The task ▸
Select every line below that contains the word "alphaTex", and copy each of them in full.

——

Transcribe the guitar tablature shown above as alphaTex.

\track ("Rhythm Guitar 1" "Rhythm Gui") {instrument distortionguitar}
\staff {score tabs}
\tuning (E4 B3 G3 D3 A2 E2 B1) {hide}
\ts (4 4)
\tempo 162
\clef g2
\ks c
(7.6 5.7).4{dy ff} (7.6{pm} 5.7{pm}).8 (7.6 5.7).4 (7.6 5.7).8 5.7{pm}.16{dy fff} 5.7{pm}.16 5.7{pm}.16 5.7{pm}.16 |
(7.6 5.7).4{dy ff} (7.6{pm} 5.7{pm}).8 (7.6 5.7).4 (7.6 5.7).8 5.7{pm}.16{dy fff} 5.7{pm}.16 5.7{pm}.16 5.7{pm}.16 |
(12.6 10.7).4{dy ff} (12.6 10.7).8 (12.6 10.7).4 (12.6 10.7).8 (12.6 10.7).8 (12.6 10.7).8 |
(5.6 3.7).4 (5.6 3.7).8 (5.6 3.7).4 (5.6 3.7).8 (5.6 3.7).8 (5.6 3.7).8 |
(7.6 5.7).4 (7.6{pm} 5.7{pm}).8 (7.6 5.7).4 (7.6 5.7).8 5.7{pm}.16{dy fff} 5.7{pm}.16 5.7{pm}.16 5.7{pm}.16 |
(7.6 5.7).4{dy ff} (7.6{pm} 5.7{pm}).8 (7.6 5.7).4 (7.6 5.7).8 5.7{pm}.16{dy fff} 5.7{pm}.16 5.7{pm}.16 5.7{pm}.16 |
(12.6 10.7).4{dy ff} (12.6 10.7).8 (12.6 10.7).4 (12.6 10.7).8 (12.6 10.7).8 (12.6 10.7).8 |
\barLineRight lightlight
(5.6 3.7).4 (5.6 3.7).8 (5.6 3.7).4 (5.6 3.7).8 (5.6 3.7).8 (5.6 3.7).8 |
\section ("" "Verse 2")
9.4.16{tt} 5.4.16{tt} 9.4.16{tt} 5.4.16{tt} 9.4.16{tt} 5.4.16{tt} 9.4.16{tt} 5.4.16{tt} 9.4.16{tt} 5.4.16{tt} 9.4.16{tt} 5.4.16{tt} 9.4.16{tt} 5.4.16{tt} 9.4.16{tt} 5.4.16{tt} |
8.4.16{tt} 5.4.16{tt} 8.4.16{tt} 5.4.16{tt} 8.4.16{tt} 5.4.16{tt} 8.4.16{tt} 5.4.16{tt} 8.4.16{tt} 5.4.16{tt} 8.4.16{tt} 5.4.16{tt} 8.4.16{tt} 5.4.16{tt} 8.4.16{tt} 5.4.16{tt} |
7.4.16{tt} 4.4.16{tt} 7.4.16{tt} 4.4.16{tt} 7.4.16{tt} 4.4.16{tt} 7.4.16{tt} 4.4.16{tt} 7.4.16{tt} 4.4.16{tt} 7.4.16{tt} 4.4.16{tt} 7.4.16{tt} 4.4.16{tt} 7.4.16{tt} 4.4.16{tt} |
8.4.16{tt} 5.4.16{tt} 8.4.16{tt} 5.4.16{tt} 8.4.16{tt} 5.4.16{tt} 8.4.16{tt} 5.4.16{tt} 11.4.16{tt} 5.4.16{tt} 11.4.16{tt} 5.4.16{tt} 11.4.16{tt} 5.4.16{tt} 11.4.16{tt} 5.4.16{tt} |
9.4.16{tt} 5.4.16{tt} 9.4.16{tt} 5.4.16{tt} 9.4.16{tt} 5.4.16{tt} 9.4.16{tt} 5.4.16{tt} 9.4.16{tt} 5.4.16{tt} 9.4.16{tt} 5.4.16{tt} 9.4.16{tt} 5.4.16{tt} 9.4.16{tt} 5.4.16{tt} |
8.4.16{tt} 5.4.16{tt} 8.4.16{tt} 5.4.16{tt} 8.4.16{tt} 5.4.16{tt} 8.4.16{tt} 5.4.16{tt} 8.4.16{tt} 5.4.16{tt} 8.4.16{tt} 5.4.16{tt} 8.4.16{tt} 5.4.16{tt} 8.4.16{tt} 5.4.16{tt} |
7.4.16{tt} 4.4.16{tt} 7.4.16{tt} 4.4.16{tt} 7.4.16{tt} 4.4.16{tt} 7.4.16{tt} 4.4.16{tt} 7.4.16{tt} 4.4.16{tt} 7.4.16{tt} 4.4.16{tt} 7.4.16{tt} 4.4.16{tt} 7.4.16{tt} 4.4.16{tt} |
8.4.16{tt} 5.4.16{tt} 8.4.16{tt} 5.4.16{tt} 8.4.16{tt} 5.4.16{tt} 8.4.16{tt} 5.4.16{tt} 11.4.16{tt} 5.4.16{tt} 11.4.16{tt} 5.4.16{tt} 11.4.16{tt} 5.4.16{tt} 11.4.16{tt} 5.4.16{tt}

——

Task response ▸
Transcribe the guitar tablature shown above as alphaTex.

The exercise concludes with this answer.